In his introduction to the Pantschatantra (Leip. 1859), i. 219-221, Benfey cites an Armenian version of this story that is practically identical. Compare also the English 'Sir Amadas' (c. 1420), first printed in Weber's Metrical Romances (Edinb. 1810, iii. 243-275) Straparola (1550) xi. 2 ('The Simpleton,' summarised in Grimm, ii. 480); 'The Follower' or 'The Companion' of Asbjörnsen (Dasent's Tales from the Fjeld, p. 68), on which Andersen founded his 'Travelling Companion'; 'The Barra Widow's Son' (Campbell's Tales of the West Highlands, No. 32, ii. 110); Hahn, ii. 320; Cosquin, i. 208, 214; Hinton Knowles' Folk-tales of Kashmir, pp. 39-40; Wratislaw's Sixty Slavonic Folk-tales, No. 18 (Polish); and especially Reinhold Köhler in Orient and Occident (1864, ii. 322-9, and iii. 93-103). What should be of special interest to English folklorists, is that Asbjörnsen's 'Follower' forms an episode in our earliest version (Newcastle-on-Tyne, 1711) of 'Jack the Giant-killer.' Cf. pp. 67-71 of J. O. Halliwell's Popular Rhymes and Nursery Tales (1849), where we get the redemption of a dead debtor (who is not grateful), a witch-lady who visits an evil spirit, and the cutting off of that evil spirit's head by a comrade clad in a coat of darkness. The resemblance has never been noticed between the folk-tale and the Book of Tobit, where Tobit shows his charity by burying the dead; the archangel Raphael plays the part of the 'Follower' (in both 'Sir Amadas' and the Russian version the Grateful Dead returns as an angel); Sara, Tobias's bride, has had seven husbands slain by Asmodeus, the evil spirit, before they had lain with her; Raguel, Sara's father, learns of Tobias's safety on the morning after their marriage; Tobias offers half his goods to Raphael; and Raphael then disappears. The story of Tobit has certainly passed into Sicilian folklore, borrowed straight, it would seem, from the Apocrypha, as 'The History of Tobià and Tobiòla' (Laura Gonzenbach's Sicil. Märchen, No. 89, ii. 177); but the Apocryphal book itself is plainly a corrupt version of the original folk-tale.

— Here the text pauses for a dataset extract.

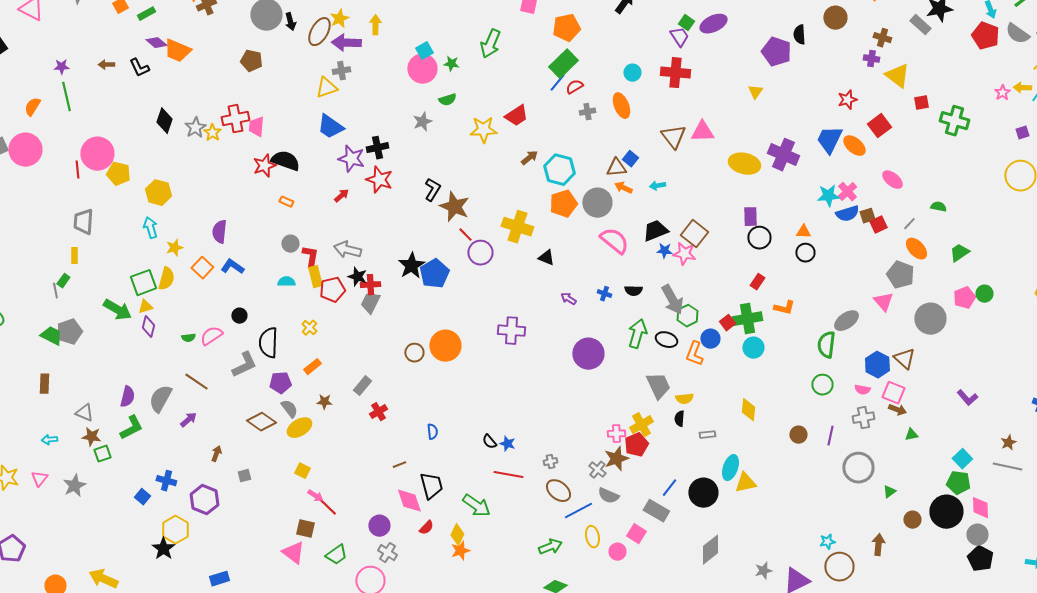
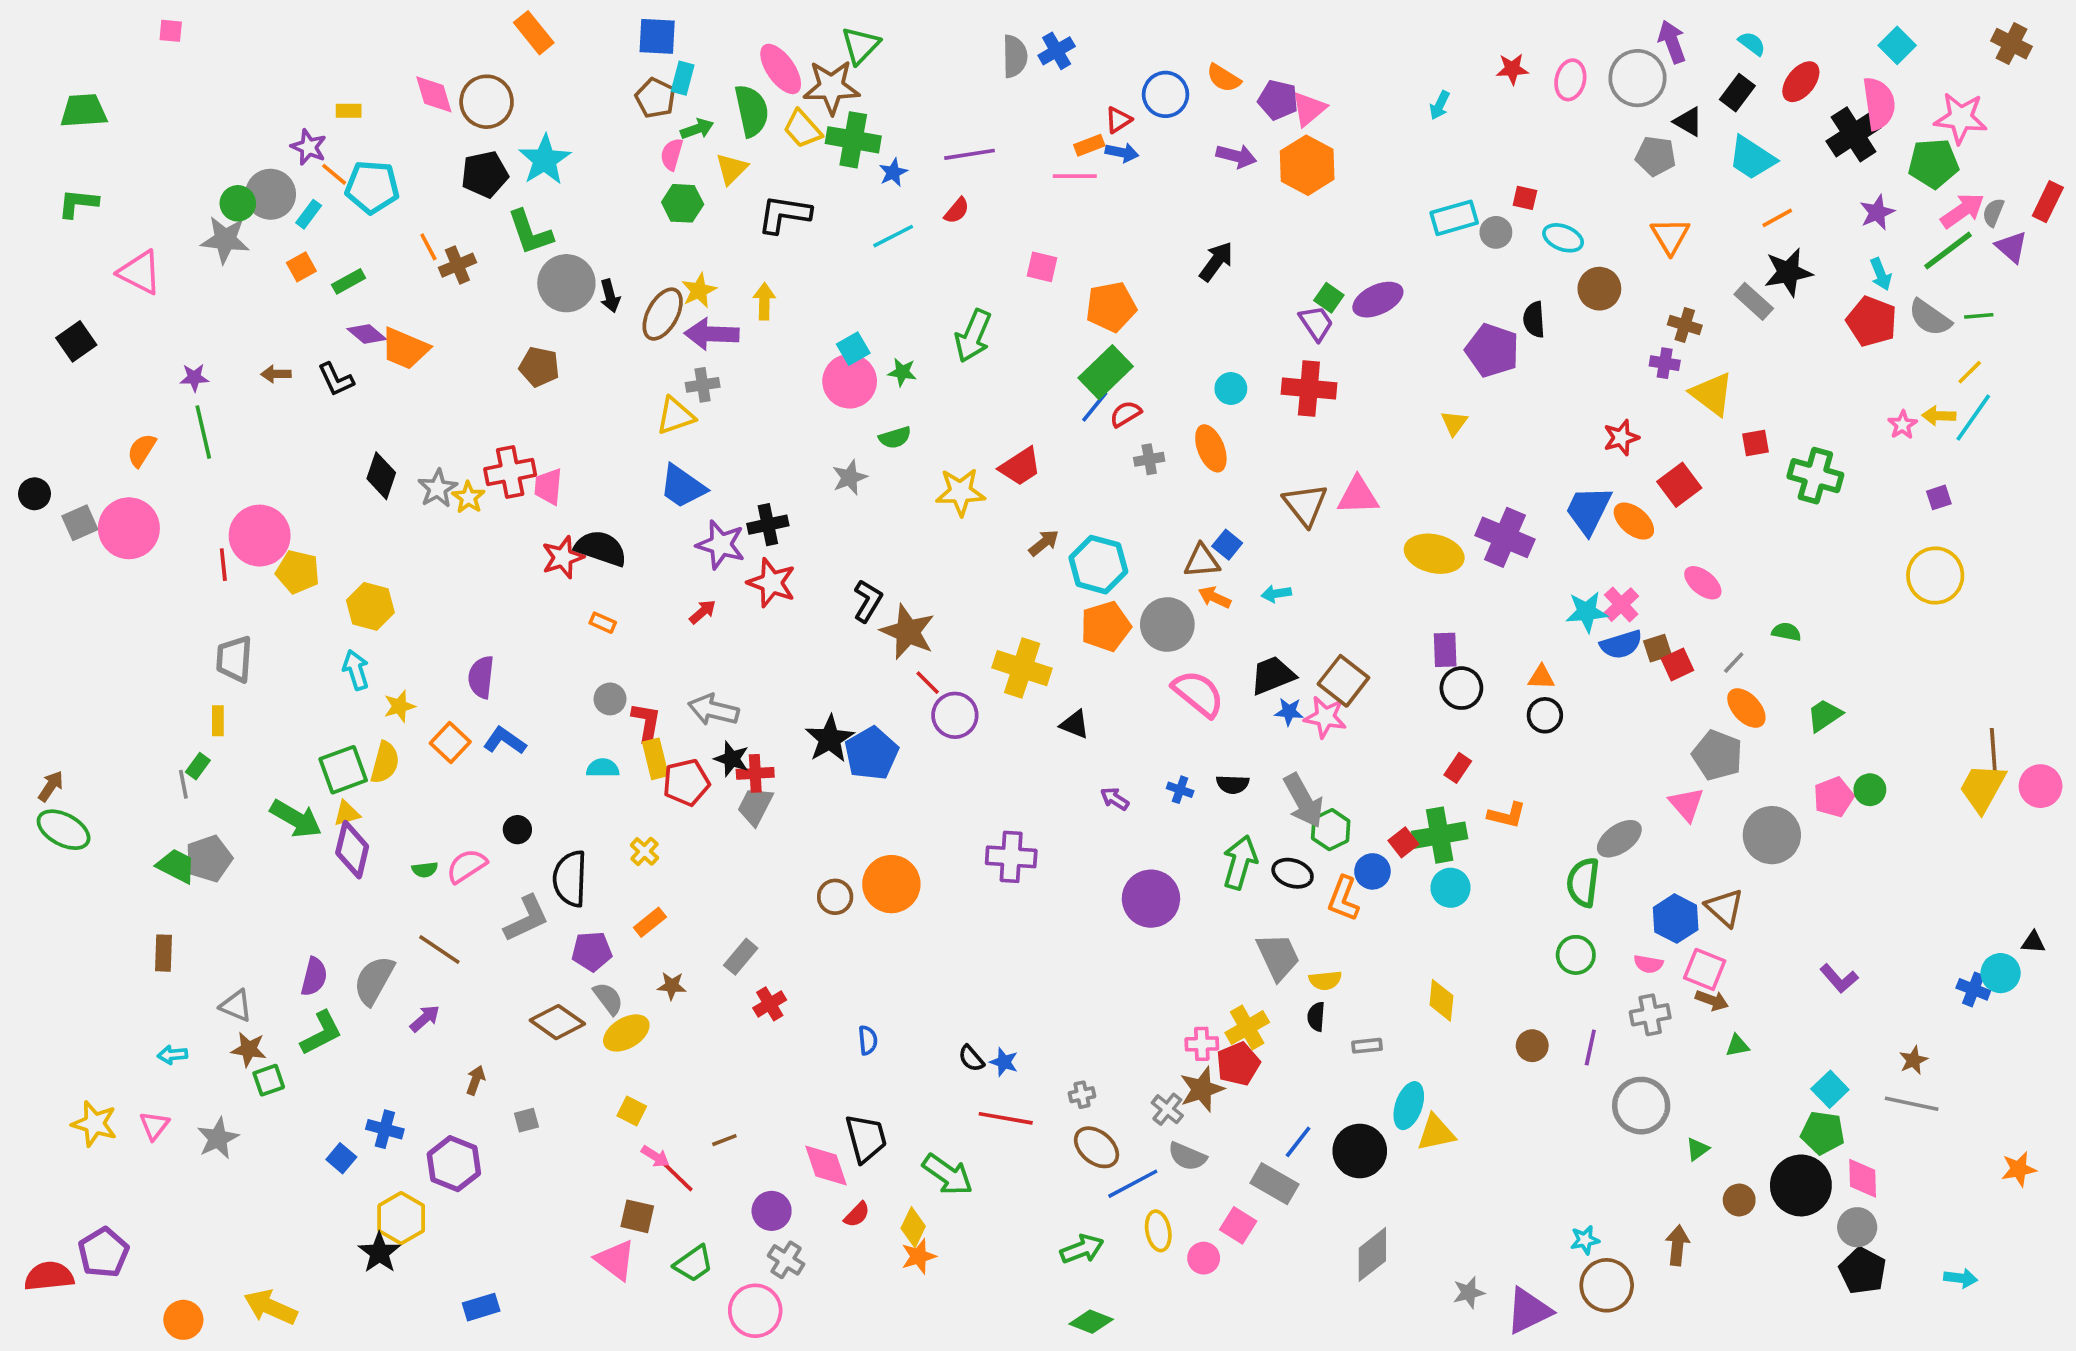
purple diamond: (148, 327) -> (352, 850), size x1.4
brown line: (399, 465) -> (724, 1140), moved

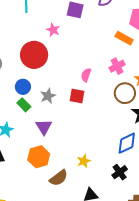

Madame Darmesteter's Life of Renan (1897), contains at p. 251 the following passage:--'That night he told us the story of the Babylonian Tobias. Rash and young, this Chaldæan brother of our Tobit, discouraged by the difficult approaches of prosperity, had entered into partnership with a demi-god or Demon, who made all his schemes succeed and pocketed fifty per cent. upon the profits. The remaining fifty sufficed to make Tobias as rich as Oriental fancy can imagine. The young man fell in love, married his bride, and brought her home. On the threshold stood the Demon: "How about my fifty per cent?" The Venus d’Ille, you see, was not born yesterday. From the dimmest dawn of time sages have taught us not to trust the gods too far.'
Unluckily there seems to be no authority whatever for this alleged Chaldæan version, which should obviously come closer to the folk-tale than to the Book of Tobit. At least, Professor Sayce writes word:--'The passage in Madame Darmesteter's Life of Renan must be based
on an error, for no such story--so far as I know--has ever been found on a cuneiform tablet. It may have originated in a mistranslation of one of the contract-tablets; but if so, the mistranslation must have appeared in some obscure French publication, perhaps a newspaper, which I have not seen.' Alack! and yet our folk-tale remains perhaps the oldest current folk-tale in the world.
1:1 Told by an old sedentary Gypsy woman of Adrianople.